Thursday, April 16, 2015
Quasi director or just the boss?
Liable or not? The answer depends on all the facts and circumstances.
If a legal entity (an NV or BV comes to mind) becomes bankrupt, any director (according to its Articles) becomes jointly and severally liable for the deficit of the bankrupt's estate if it is apparent that there has been improper management and it is plausible that this was a major cause of the bankruptcy.
The Act provides that a person who (during the relevant period) determined or co-determined the policy of the legal entity as if he was a director is considered equivalent to a director. This is also called a quasi director. For instance, someone comes to mind who by giving instructions, either with or without authorization, enforces a certain policy with some regularity: he should also be considered as a policymaker. A political party or a minister who (quite dominantly) exerts pressure on a management board to take certain decisions also comes to mind. Therefore under certain circumstances they can also be considered as equivalent to a director and therefore be liable as such.
There was a case in the Netherlands whereby a person (we call him here A) was appointed as an interim manager, but not as a director under the Articles of Association. He was presented to the personnel as the "new boss". And he interfered with everything involved in the day-to-day affairs of this business. When the business went bankrupt the bankruptcy trustee not only held the director under the Articles of Association liable but also this interim manager. One of the reproaches was that the accounts were not in order and this leads, in short, to the presumption that (also with regard to the rest) there was apparent improper management and to the presumption that the improper management was a major cause of the bankruptcy.

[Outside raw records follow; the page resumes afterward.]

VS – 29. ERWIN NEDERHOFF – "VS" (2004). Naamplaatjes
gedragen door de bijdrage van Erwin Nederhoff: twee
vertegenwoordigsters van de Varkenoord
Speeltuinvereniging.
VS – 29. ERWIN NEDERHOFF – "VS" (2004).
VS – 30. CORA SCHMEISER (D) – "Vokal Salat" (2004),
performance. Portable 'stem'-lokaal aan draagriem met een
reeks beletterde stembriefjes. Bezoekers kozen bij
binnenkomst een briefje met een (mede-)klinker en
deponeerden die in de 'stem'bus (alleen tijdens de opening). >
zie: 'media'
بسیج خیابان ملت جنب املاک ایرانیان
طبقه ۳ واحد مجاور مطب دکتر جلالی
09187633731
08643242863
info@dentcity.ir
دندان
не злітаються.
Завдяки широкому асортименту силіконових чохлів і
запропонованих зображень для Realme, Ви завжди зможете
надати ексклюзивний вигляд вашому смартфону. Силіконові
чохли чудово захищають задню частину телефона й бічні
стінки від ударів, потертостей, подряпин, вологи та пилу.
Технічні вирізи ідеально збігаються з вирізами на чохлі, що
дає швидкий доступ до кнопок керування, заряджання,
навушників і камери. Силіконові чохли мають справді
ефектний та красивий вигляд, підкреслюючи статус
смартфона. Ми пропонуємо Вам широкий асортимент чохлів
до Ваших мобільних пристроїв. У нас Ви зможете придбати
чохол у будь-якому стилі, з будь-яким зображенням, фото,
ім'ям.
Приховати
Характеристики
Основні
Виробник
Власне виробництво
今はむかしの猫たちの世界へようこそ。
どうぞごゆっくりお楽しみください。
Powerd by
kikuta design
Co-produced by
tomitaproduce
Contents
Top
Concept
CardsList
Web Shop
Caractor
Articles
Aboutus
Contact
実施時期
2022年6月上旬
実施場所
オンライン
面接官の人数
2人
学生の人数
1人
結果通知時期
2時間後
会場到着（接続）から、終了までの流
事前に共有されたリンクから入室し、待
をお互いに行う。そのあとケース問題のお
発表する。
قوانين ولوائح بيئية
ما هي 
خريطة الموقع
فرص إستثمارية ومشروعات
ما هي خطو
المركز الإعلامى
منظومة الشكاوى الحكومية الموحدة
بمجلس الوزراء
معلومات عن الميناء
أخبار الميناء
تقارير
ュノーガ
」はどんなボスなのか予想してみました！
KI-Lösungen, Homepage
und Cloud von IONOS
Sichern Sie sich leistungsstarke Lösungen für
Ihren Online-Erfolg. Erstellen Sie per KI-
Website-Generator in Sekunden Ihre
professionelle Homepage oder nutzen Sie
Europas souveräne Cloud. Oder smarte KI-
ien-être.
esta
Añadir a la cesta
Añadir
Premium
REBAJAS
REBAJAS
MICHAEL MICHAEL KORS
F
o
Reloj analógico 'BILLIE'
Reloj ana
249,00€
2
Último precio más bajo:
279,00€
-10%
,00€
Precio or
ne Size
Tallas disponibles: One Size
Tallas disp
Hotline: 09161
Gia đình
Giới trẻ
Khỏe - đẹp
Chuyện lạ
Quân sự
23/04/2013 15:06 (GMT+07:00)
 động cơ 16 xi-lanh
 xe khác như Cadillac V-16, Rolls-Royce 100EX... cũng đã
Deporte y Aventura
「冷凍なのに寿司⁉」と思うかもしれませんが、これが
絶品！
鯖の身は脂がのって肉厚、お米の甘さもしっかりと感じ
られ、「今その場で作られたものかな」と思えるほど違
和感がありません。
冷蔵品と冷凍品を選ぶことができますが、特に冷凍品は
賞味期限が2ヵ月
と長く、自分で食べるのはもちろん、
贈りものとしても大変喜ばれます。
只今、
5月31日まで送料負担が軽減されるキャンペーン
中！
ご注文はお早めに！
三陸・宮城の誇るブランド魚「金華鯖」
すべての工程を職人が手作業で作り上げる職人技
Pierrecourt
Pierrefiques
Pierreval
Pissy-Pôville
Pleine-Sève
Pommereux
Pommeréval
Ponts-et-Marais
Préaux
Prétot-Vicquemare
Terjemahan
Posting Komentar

The District Court held A liable but in appeal the claim of the bankruptcy trustee was rejected by the Appeal Court Arnhem-Leeuwarden on 17 February 2015 (ECLI:NL:GHARL:2015:1091). Both parties had many witnesses examined.
According to the Appeal Court the image emerges from these statements that A temporarily conducted the management of the actual operations in the business, as a manager/interim manager to keep the director under the Articles of Association (we will call him B) "out of the wind", and that A was the contact for the personnel as "the boss", whereas B in actual fact did not interfere much in the business but kept an eye on the state of affairs behind the scenes, took major decisions, consulted the accountant and the banks and determined the broad policy.
Although A had the title of general director and was involved in all kinds of things, according to the Appeal Court it had not become manifest that A determined the policy with regard to the personnel, the suppliers and the financial operations of the business. A was there to organize things (as B stated), but policy in the business was still ultimately determined and decided by B himself (the director under the Articles of Association). According to the Appeal Court insufficient facts had become manifest to justify the conclusion that A determined or co-determined the policy of the business as if he was the director. Therefore the claim of the bankruptcy trustee was rejected.
This case demonstrates once again that whether it can be said that someone has so much influence on the policy that it can be considered as equivalent to a director under the Articles of Association depends on the (often many) facts and circumstances. This is no different in the Caribbean part of the Kingdom.